◆ Task objective ◆
Extract everything in the reader comments below, from "I’ve only read" down to "of My Abandonment!", and copy it word for word.

┌─ Document excerpt

4 thoughts on “Utah, Here I Come! or Three Things

  1. Emily Russo Murtagh

    I’ve only read 17 pages of THE GIRL WHO PLAYED WITH FIRE, but I’m hooked. 100 pages into THE SELECTED WORKS OF T.S. SPIVET. I’m liking it, but am not as engaged as I’d hoped to be. Reserving final judgment until I finish it.

    Happy reading.


  2. John

    Have a great trip Megan. I’m not going this year unfortunately. Enjoy the dinner with Peter Rock and let me know what you think of My Abandonment!

    The cow will be ready when you return…




  3. ed

    Granted, THE WOMEN does have its problems (the third part doesn’t possess the zest and wonderful bite of the first), but Michiko is completely off the mark with that review. It’s a complete misread even by Michko standards. The whole point is that the novel is told from the perspective of an unpublished novelist translating an apprentice architect who wasn’t there to observe it all. Which is interesting, because we never really have a sense of Frank’s cruelty, EXCEPT through this third-hand/fourth-hand perspective. A game of Chinese whispers (or possibly Japanese whispers). The sadness of Miriam becomes as gargantuan as the gossip hounds on the trail. And elitism that is likewise distilled from the result. That reverence for a cruel man can be filtered through so many prisms says much about the great power of FLW’s shadow, and the way that history offers a constant corrective impulse.

└─
┌─ Input data

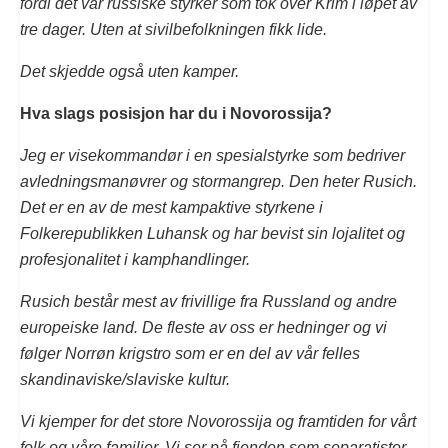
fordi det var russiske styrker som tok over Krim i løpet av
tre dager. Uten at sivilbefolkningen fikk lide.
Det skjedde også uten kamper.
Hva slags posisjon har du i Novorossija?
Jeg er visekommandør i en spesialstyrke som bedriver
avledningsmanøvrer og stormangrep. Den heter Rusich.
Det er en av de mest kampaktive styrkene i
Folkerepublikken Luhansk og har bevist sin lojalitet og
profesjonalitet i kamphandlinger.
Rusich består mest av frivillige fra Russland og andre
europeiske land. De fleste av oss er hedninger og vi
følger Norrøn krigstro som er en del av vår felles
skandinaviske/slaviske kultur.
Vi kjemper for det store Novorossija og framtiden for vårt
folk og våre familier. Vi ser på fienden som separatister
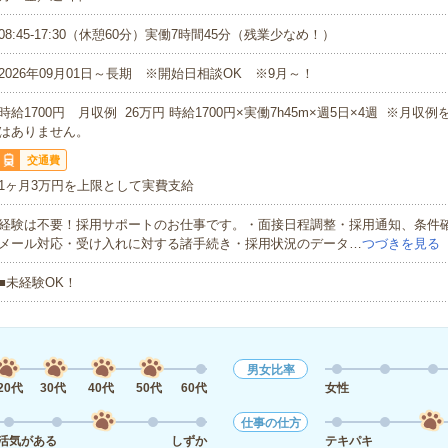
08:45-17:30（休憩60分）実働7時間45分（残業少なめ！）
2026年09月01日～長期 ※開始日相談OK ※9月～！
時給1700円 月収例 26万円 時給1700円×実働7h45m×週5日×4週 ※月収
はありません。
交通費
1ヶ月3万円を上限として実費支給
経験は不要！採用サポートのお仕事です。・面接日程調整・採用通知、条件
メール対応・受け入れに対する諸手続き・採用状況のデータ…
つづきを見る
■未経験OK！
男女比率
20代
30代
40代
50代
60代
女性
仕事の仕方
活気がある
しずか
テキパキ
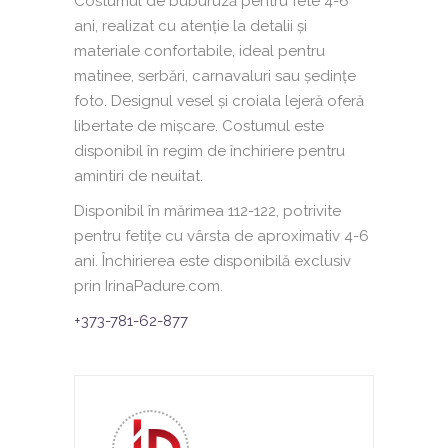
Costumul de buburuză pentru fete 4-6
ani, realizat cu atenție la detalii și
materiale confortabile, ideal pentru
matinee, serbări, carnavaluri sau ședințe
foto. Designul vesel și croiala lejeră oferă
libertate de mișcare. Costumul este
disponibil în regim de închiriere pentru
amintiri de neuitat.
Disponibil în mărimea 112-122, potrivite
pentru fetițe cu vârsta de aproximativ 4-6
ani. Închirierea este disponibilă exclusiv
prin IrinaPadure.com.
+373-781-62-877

└─
┌─ Input data

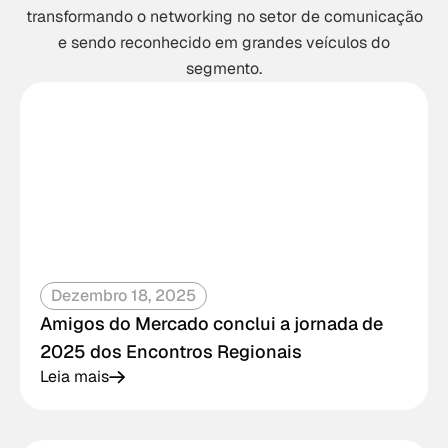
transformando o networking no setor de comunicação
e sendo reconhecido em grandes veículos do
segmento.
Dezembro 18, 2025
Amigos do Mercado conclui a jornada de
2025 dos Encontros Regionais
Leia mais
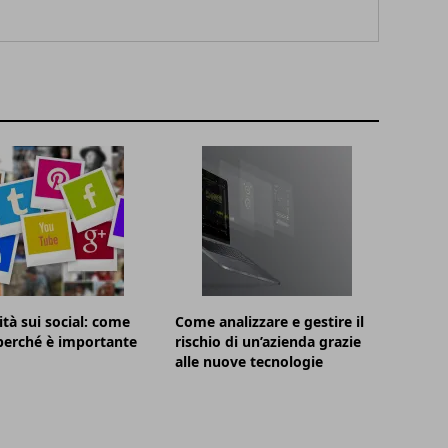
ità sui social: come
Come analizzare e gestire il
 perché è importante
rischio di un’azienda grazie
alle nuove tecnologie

└─

◆ Exercise answer ◆
I’ve only read 17 pages of THE GIRL WHO PLAYED WITH FIRE, but I’m hooked. 100 pages into THE SELECTED WORKS OF T.S. SPIVET. I’m liking it, but am not as engaged as I’d hoped to be. Reserving final judgment until I finish it.

    Happy reading.


  2. John

    Have a great trip Megan. I’m not going this year unfortunately. Enjoy the dinner with Peter Rock and let me know what you think of My Abandonment!